Actually, to be fair, the weakest version is the one Waley praises by Cleaves in his prologue; so, 2nd weakest. This book is a compilation of the poems, articles, and translations of Arthur Waley, a Chinese & Japanese language scholar who also translated The Tale of Genji. Before you buy this book I suggest you Search Inside and check out the table of contents, because Waley's The Secret History (TSH) only involves pages 231-329. Because of this I feel the title of the book "The Secret History of the Mongols: A Saga of Epic Battles, Betrayal, Love, Tyrants, and Prisoners in Ancient China" is poorly chosen, hence my 3-stars. The title implies that TSH is the focus, when in fact the focus is on the works of Mr. Waley, of which TSH was but one.
I personally have little interest in his other work, so my review focuses on the 98-pages (out of 355) dealing with TSH, and I do apologize if you were looking for information on the rest. If you have a basic interest in reading TSH, the version by Paul Kahn is both affordable and more than adequate, and is written in the original poetic. If you are looking for a more in depth study of this subject, then without a doubt I would recommend the 2-vol set by Igor de Rachewiltz as the definitive study.
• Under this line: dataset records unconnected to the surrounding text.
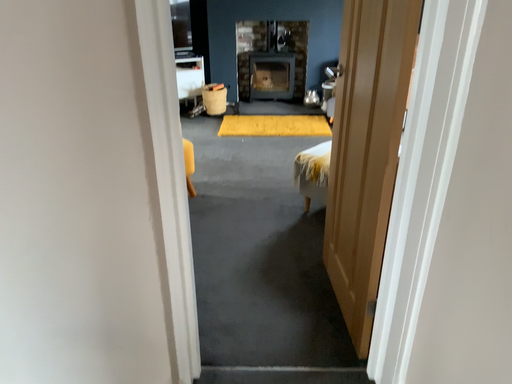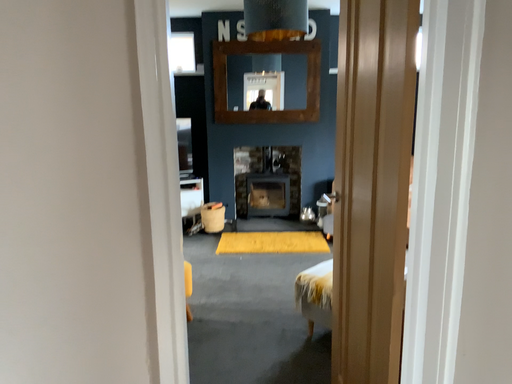
Question: How did the camera likely rotate when shooting the video?

Choices:
 (A) rotated upward
 (B) rotated downward

Answer: (A)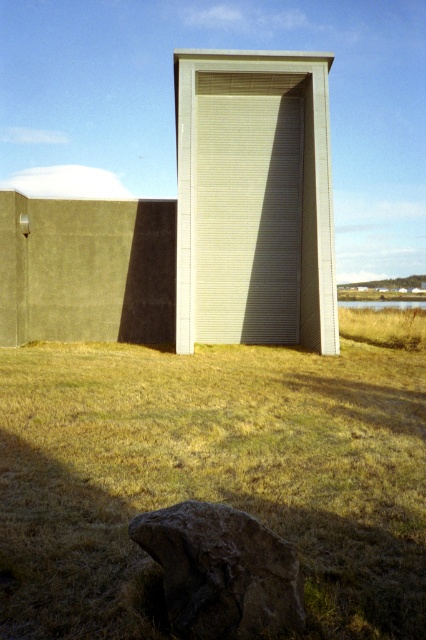
From the picture: Between dry grass at center and beige textured door at center, which one is positioned lower?

dry grass at center is below.

Can you confirm if dry grass at center is positioned to the right of beige textured door at center?

Incorrect, dry grass at center is not on the right side of beige textured door at center.

Where is `dry grass at center`? The image size is (426, 640). dry grass at center is located at coordinates (215, 474).

Who is positioned more to the right, beige textured door at center or dark brown rough rock at lower center?

beige textured door at center is more to the right.

Which is above, beige textured door at center or dark brown rough rock at lower center?

beige textured door at center is above.

Is point (233, 145) positioned before point (216, 609)?

No, it is not.

Locate an element on the screen. This screenshot has height=640, width=426. beige textured door at center is located at coordinates (253, 200).

Is dry grass at center to the left of dark brown rough rock at lower center from the viewer's perspective?

Indeed, dry grass at center is positioned on the left side of dark brown rough rock at lower center.

Who is more forward, (393, 550) or (138, 541)?

Positioned in front is point (138, 541).

Is point (46, 355) behind point (227, 588)?

Yes.

Where is `dry grass at center`? dry grass at center is located at coordinates (215, 474).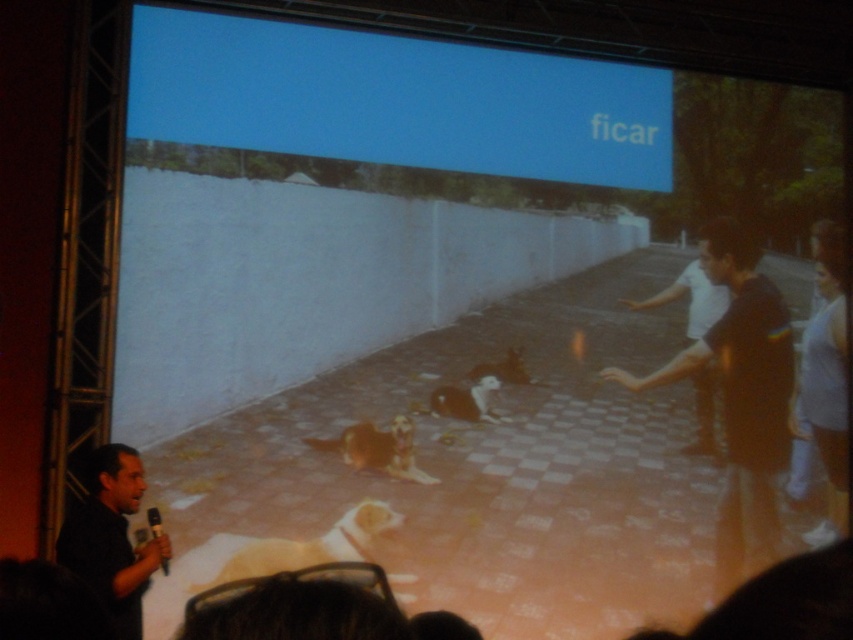
Which is more to the right, white matte wall at upper center or brown fur dog at center?

brown fur dog at center

Does white matte wall at upper center have a larger size compared to brown fur dog at center?

Correct, white matte wall at upper center is larger in size than brown fur dog at center.

Between point (436, 93) and point (515, 381), which one is positioned in front?

Point (515, 381) is in front.

Where is `white matte wall at upper center`? The height and width of the screenshot is (640, 853). white matte wall at upper center is located at coordinates point(350,196).

Does black matte shirt at lower left have a larger size compared to light brown fur dog at lower center?

Indeed, black matte shirt at lower left has a larger size compared to light brown fur dog at lower center.

Can you confirm if black matte shirt at lower left is wider than light brown fur dog at lower center?

No.

Who is more forward, (96, 456) or (219, 582)?

Positioned in front is point (96, 456).

Identify the location of black matte shirt at lower left. (111, 538).

Does white fur dog at center have a larger size compared to brown fur dog at center?

Yes.

Is white fur dog at center positioned before brown fur dog at center?

Yes, it is.

This screenshot has height=640, width=853. Describe the element at coordinates (465, 401) in the screenshot. I see `white fur dog at center` at that location.

Locate an element on the screen. white fur dog at center is located at coordinates (465, 401).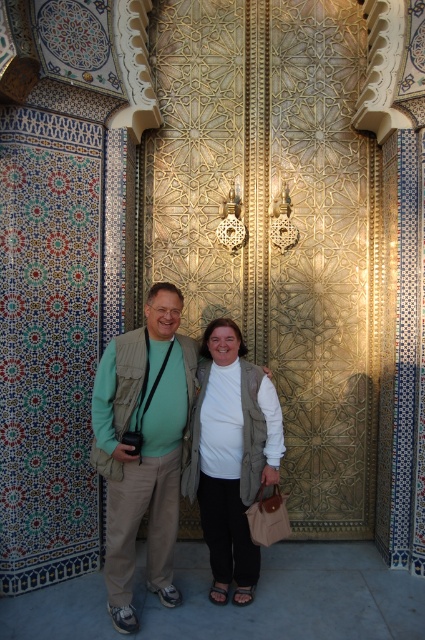
What do you see at coordinates (144, 445) in the screenshot? I see `green fabric vest at center` at bounding box center [144, 445].

Who is more distant from viewer, (x=192, y=362) or (x=254, y=561)?

Positioned behind is point (x=192, y=362).

The image size is (425, 640). Identify the location of green fabric vest at center. (144, 445).

Locate an element on the screen. The width and height of the screenshot is (425, 640). green fabric vest at center is located at coordinates (144, 445).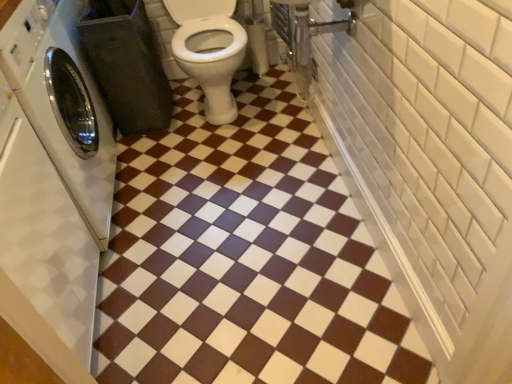
Question: Can you confirm if brown glossy tile at center is shorter than white glossy washing machine at left?

Choices:
 (A) yes
 (B) no

Answer: (A)

Question: Can you confirm if brown glossy tile at center is wider than white glossy washing machine at left?

Choices:
 (A) yes
 (B) no

Answer: (A)

Question: Is brown glossy tile at center taller than white glossy washing machine at left?

Choices:
 (A) yes
 (B) no

Answer: (B)

Question: Is brown glossy tile at center positioned behind white glossy washing machine at left?

Choices:
 (A) no
 (B) yes

Answer: (B)

Question: From a real-world perspective, is brown glossy tile at center physically above white glossy washing machine at left?

Choices:
 (A) no
 (B) yes

Answer: (A)

Question: Is the depth of brown glossy tile at center less than that of white glossy washing machine at left?

Choices:
 (A) no
 (B) yes

Answer: (A)

Question: From a real-world perspective, is white glossy washing machine at left beneath brown glossy tile at center?

Choices:
 (A) no
 (B) yes

Answer: (A)

Question: Does white glossy washing machine at left have a larger size compared to brown glossy tile at center?

Choices:
 (A) yes
 (B) no

Answer: (A)

Question: Is white glossy washing machine at left wider than brown glossy tile at center?

Choices:
 (A) yes
 (B) no

Answer: (B)

Question: Considering the relative sizes of white glossy washing machine at left and brown glossy tile at center in the image provided, is white glossy washing machine at left thinner than brown glossy tile at center?

Choices:
 (A) no
 (B) yes

Answer: (B)

Question: Is white glossy washing machine at left further to camera compared to brown glossy tile at center?

Choices:
 (A) yes
 (B) no

Answer: (B)

Question: Can you confirm if white glossy washing machine at left is shorter than brown glossy tile at center?

Choices:
 (A) no
 (B) yes

Answer: (A)

Question: Does point coord(248,357) appear closer or farther from the camera than point coord(93,167)?

Choices:
 (A) closer
 (B) farther

Answer: (A)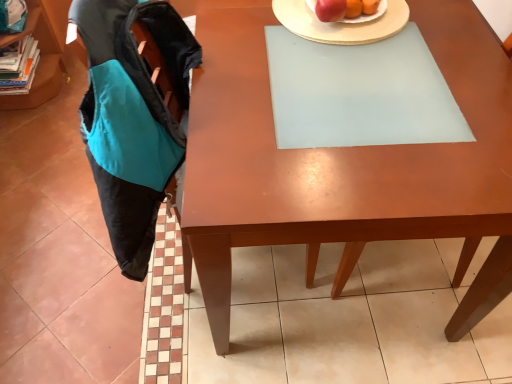
I want to click on vacant area that is situated to the right of shiny red apple at upper center, so click(420, 22).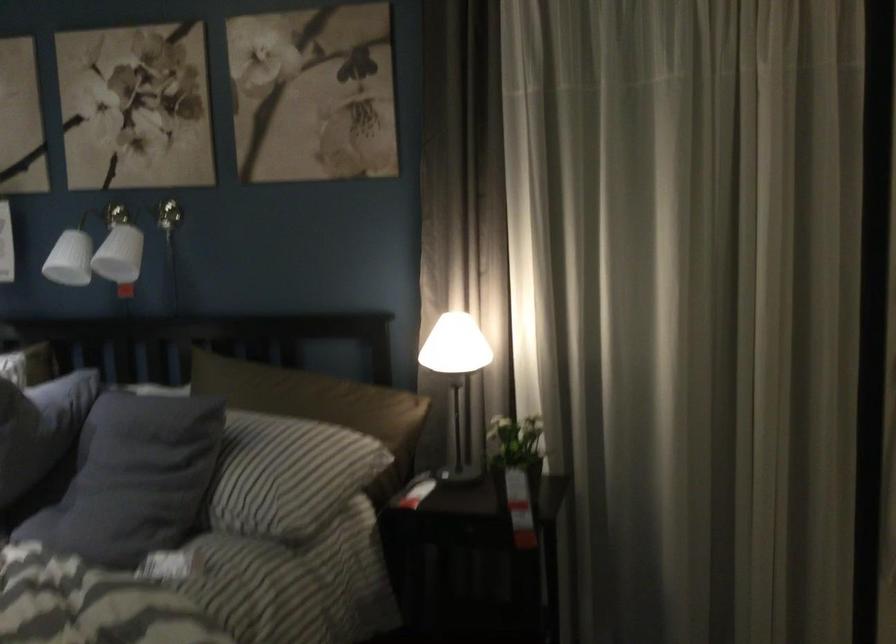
Aside from all the extraneous works in this version, there is another issue potential buyers should be aware of: it is not the complete TSH, it is only excerpts. It is also not in the "original" form, which was prose, but rather a translated version that only recounts the story-tellers' tales. For some, especially people who just want the gist of the story, Waley's translation will likely be more readable and user-friendly, which was his intention when he wrote it, but for the purist it simply won't do. With regards to this aspect, Waley does a good job as he referenced both the Chinese and Mongolian versions for his translation.